Political Centralization and the Church–State Alliance
The Regeneration proposed by Rafael Núñez had much in common with the positivist program of order and progress in evidence elsewhere in Latin America during the late nineteenth century. Núñez was not a military man and avoided overt dictatorship, but he was prepared to make arbitrary arrests or close opposition newspapers when he felt the cause of order required such action. Above all, after declaring the constitution of 1863 null and void, he convoked a national council of delegates to draft a very different replacement, which was formally adopted in 1886 and would last more than 100 years — an exceptionally long life for any Latin American constitution.
It exchanged the ultrafederalism of the 1863 charter for an equally extreme centralism, under which the president named the governors of the departments (as the former federal states were now called), and the governors in turn named all the mayors. Whatever party controlled the national presidency could thus control every departmental and municipal executive position in the country. The departments did have elected assemblies, but with very limited power. Naturally, the country could no longer be called the United States of Colombia but was now once again simply the Republic of Colombia, as it had been in the days of Bolívar.
In addition, the sweeping definitions of individual rights in the old constitution were replaced by carefully restrictive wording in the new. The death penalty, abolished in 1863 as incompatible with the right to life, was reinstituted. Suffrage requirements were unified on a nationwide basis, and literacy was again required for national (not local) elections. The presidential term was lengthened, too, and with immediate reelection permitted. Núñez himself took advantage of these electoral changes to enjoy two more consecutive terms, one by vote of the constitutional convention and the other by popular election. But immediate reelection was subsequently forbidden again and was unavailable to any president until Álvaro Uribe Vélez (president, 2002–6, 2006–10) in 2006.
Although a religious freethinker himself, Núñez was convinced that to put law and order on a sound footing, it was necessary to end the conflict between clergy and anticlericals. In view of the institutional strength of the Roman Catholic Church and its hold on popular sentiment, he saw no way to do this other than by accepting the church’s terms. The resulting religious settlement was contained partly in the new constitution itself and partly in a concordat signed with the Vatican the following year.

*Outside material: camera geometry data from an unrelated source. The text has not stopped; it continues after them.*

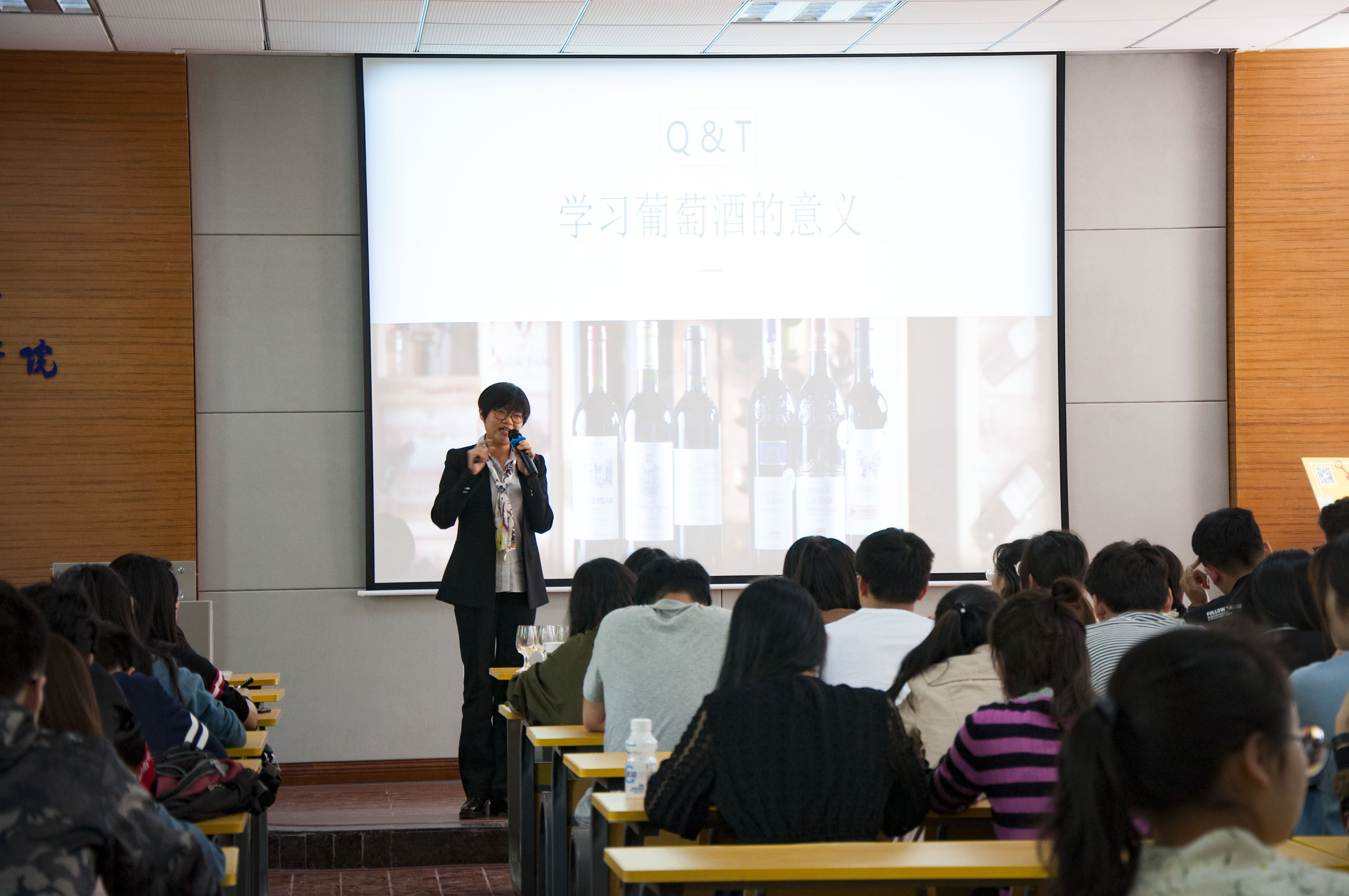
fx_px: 3481
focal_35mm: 93
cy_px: 448
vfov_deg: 14.7
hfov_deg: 21.9
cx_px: 674
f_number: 5.6
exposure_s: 1/30
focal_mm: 62
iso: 800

There was no retreat from religious toleration per se, but the church was compensated for seizure of its properties, religious orders were legal again, and along with the restoration to the church of other miscellaneous privileges, the settlement provided that public education must be conducted in accordance with Roman Catholic doctrine. Divorce, which the Liberals had legalized, naturally was forbidden, and remarriages of divorced persons were retroactively annulled, even though the latter change affected Núñez himself.
As one more step toward the consolidation of order, Núñez hoped to overcome Colombia’s bitter partisan rivalries by combining his Independent Liberals with like-minded Conservatives in a new National Party. In practice, however, many Independents drifted back to the main body of liberalism, incensed not only at the new constitution and religious concordat but at their members’ almost total exclusion from power. They were denied all executive positions, and, thanks to the prevalence of fraud and intimidation, allowed to win the merest handful of seats in deliberative bodies. It was indeed ludicrous that only two Liberals could be found in the House of Representatives (Cámara de Representantes) as of the late 1890s.
For their part, the Nationalists eventually became just another faction of the Conservatives, opposed by the self-styled Historical Conservatives, who tended to regard Núñez and Vice President Miguel Antonio Caro Tovar (acting president, 1894–98), who came to office on Núñez’s death in 1894, as overly harsh politically and guilty of gross economic mismanagement. They complained of monetary inflation resulting from excessive issues of paper money and objected vigorously to an export tax introduced in 1895 on coffee, which was becoming an ever-more important export commodity but was trading in a world market of declining prices.